Customizable Worship

Many local churches today (not all mind you!) have created an environment in which people feel they cannot worship unless the outward circumstances are customized. “I just can’t sing those old songs, they are boring and outdated.” “I just can’t sing this new stuff, it doesn’t feel like worship.” We live as though emotive stimulation is more important than truth. 

We have become too consumeristic in our worship practices. We are bored with God. The family minivan pulls up to a church drive-through window: “Hi, yes, I’d like to order a 15-minute practical sermon, also something great for the kids, uplifting music (in which we get to define what is uplifting, of course), and also we’d like to have multiple services so we can find a time most convenient for us to attend when we want. Thanks!” 

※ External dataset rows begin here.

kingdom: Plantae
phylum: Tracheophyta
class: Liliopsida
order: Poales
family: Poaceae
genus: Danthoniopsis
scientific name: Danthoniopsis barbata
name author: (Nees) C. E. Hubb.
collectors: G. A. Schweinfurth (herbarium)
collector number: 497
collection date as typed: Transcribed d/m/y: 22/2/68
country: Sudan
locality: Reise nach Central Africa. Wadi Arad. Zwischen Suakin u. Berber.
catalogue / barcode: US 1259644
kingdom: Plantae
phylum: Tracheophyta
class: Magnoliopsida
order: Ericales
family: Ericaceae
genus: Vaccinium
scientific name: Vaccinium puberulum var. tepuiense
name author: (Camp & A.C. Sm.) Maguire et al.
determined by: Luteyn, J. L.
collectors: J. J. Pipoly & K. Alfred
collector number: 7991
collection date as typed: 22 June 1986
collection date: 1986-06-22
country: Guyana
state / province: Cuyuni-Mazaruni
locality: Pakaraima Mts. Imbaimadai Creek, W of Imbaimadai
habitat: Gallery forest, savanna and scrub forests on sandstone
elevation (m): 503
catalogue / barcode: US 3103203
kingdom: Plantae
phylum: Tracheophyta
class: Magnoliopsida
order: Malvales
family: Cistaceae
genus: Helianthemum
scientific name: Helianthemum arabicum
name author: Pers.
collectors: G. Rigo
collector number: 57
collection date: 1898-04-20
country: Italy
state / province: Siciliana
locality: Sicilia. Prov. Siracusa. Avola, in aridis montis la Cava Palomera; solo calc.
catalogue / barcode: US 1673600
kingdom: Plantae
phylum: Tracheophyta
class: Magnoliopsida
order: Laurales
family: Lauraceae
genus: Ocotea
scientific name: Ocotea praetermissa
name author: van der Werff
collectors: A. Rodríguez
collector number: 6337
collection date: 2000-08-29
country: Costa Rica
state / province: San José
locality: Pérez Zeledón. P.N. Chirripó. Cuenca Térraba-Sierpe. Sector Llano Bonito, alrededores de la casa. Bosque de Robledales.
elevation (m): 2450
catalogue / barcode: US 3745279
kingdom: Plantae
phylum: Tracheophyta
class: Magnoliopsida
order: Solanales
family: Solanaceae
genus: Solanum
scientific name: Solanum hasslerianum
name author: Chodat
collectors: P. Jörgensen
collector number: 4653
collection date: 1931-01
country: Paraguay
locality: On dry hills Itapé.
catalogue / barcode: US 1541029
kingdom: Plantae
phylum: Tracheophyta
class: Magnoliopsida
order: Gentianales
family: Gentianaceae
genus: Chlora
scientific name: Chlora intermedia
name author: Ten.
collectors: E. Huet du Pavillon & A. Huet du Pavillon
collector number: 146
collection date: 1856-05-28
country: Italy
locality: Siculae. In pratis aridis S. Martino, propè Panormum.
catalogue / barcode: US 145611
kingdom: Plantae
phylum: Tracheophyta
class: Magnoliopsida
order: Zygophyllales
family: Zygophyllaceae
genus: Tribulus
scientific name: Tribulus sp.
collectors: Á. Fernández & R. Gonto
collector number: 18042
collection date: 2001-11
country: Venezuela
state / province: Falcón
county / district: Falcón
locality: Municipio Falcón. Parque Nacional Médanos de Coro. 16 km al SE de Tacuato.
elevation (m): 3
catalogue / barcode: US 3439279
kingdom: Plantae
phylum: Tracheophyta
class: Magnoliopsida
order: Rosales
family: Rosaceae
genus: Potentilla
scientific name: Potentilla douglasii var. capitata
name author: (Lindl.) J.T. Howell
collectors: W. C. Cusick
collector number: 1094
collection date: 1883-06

Too many churches have responded by scrambling over the top of themselves to accommodate these demands. Too many churches have become just another business model. CEOs have replaced pastors. Consumers have replaced congregants. Amusement has replaced holiness. 

We have an awe problem. We are enamored with the shiny fool’s gold all the while the creatures around God’s Holy throne, day and night, never cease to say: Holy, holy, holy. The very thing we must show people, the one thing that cannot be outdone by the church, movie theater, or strip club down the street, the chief object for which our hearts were made, “it” if you will, is the holiness of our triune God. 

Therefore, we dare not customize our churches to fit the desires of carnal men. We shape our church based on Scripture. Christ is King. We let the Bible tell us what is relevant and what is not. And we see that continually jumping off the pages of Holy Writ is a God who is holy, holy, holy. I am not suggesting the lights and smoke and man-eating sharks with laser beams attached to their heads are sinful in and of themselves. I am saying they are sinful when we hold those things up as a replacement or even helpful addition to the unspeakable, untamable, unblemishable, unmatchable, unquestionable, uncontainable, unchangeable, uncompromising, unapproachable, unborable holiness of God. We must give the people more of God as He has revealed Himself to us in His word. 

At best, we have a misguided zeal when we seek to replace or detract from the holiness of God in order to win people to Christianity. And that’s at best. Too often it’s much worse than that. Essentially, we participate in rank idolatry as we dismiss the holiness of God, yielding to the whims of fallen man. When we, intentionally or unintentionally, pursue diminishing, replacing, or corrupting God’s holiness in any way, this directly affects the gospel. There is no gospel apart from a holy God. And there is no salvation apart from the gospel.